# Timing the performance of the new capped distance methods in MDAnalysis

This notebook compares the performance of the new `capped`

distance functions in `MDAnalysis.lib.distances`

against the existing functions.

These functions were implemented as part of Google Summer of Code 2018 by Ayush Suhane a graduate student at the University of British Columbia, Canada, with help from Richard J Gowers, Jonathan Barnoud and Sébastien Buchoux.

We will look at two cases, which are similar to finding bonds and radial distribution functions.

This notebook was prepared using a development version of 0.19.3 of MDAnalysis. The capped distance functions are available in version 0.19.0 onwards.

```
import numpy as np
import MDAnalysis as mda
from MDAnalysis.lib.distances import (
capped_distance, distance_array,
self_capped_distance, self_distance_array
)
import matplotlib.pyplot as plt
%matplotlib notebook
import seaborn as sns
sns.set_context('notebook')
print(mda.__version__)
```

```
0.19.3-dev
```

We will first define a function to generate random coordinates for a given box size. These coordinates will have a typical particle density for atomistic soft matter molecular simulations.

```
# typical atomistic particle density
# 4055 water atoms in 5nm cube
density = 4055 / (50. ** 3)
def make_coords(boxsize): # boxlength in A
# makes 3d coordinates in cube of boxsize side length
n = int((boxsize ** 3) * density)
crds = np.random.random(n * 3).reshape(n, 3) * boxsize
return crds.astype(np.float32)
```

### guessing bonds

To guess which atoms are bonded (usually due to missing information in the topology) we have to find all pairwise distances within 2A. (These distances are then further processed to match a particular distance for a given pairing of atom types)

Here we generate different box sizes from 20 to 75 A, timing how long to find all pairwise distances within 2A. We are using the `self_`

variant of the distance methods as we are comparing an array of coordinates only with itself.

```
natoms = []
brute = []
capped = []
capped_nod = []
for boxsize in np.linspace(10, 100, 26):
a = make_coords(boxsize)
natoms.append(a.shape[0])
t = %timeit -o -q self_capped_distance(a, max_cutoff=2)
capped.append(t)
t = %timeit -o -q self_distance_array(a)
brute.append(t)
```

We see that the `capped`

variant is substantially faster, whilst the brute force method is scaling $\mathcal{O}(n^2)$ as expected.

```
fig, ax = plt.subplots()
ax.plot(natoms, [t.average for t in brute], label='self_distance_array')
ax.plot(natoms, [t.average for t in capped], label='capped_distance_array')
ax.legend()
ax.set_title('Finding all pairs within 2 $\AA$')
ax.set_xlabel('Number of atoms')
ax.set_ylabel('Time (s)')
fig.tight_layout()
```

### RDF test

Here we test finding all pairwise distances up to 12.0 A between two sets of coordinates. This is a proxy for a radial distribution function, where we want to know the probability distribution of pairwise distances between two chemical species.
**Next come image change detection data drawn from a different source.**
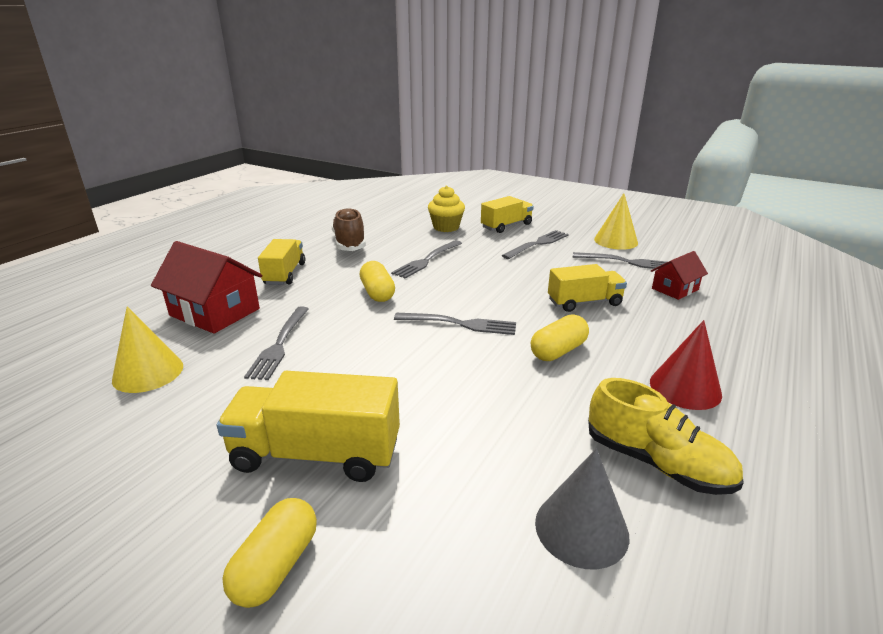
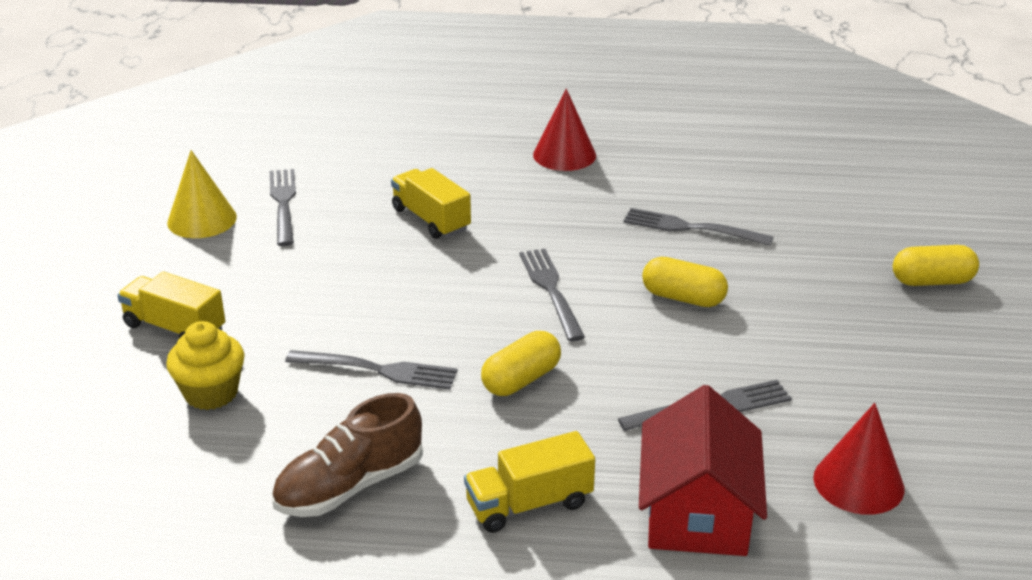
camera: 115 degrees left, 5 degrees up
yellow cone [112,307,183,393] -> red cone [813,403,904,515]
yellow truck [217,371,400,482] -> none
grey fork [502,230,569,259] -> grey fork moved to [623,208,774,246]
yellow capsule [531,314,589,361] -> yellow capsule moved to [642,257,728,307]
grey cone [535,448,629,569] -> none
yellow shoe [588,378,744,495] -> none
red house [651,251,708,300] -> none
The particle density is now reduced by a factor of 20, and boxsizes vary from 50 to 175 A cubes.

```
rdf_cutoff = 12.0
natoms_rdf = []
brute_rdf = []
capped_rdf = []
for boxsize in np.linspace(50, 175, 26):
c = make_coords(boxsize)
s1, s2 = c[::20], c[5::20]
t_brute = %timeit -o -q distance_array(s1, s2)
t_capped = %timeit -o -q capped_distance(s1, s2, max_cutoff=rdf_cutoff)
brute_rdf.append(t_brute)
capped_rdf.append(t_capped)
natoms_rdf.append(s1.shape[0])
```

```
fig, ax = plt.subplots()
ax.errorbar(natoms_rdf, [t.average for t in brute_rdf], label='distance_array')
ax.errorbar(natoms_rdf, [t.average for t in capped_rdf], label='capped_distance')
ax.set_title('All distances up to 12.0 A')
ax.set_ylabel('Time (s)')
ax.set_xlabel('n atoms')
ax.legend()
```

### Conclusion

The new `capped`

functions in `lib.distances`

are much faster!
They also impement quite complicated algorithms with minimal difficulty to a user;
all that is required is to define a maximum “interesting” distance,
which is often known. Ie for bonds we weren’t interested in distances larger than 2A, for an RDF often 12A is enough.

These benchmarks represent only the first iteration of this functions, and it is anticipated that further optimisations can be made to these.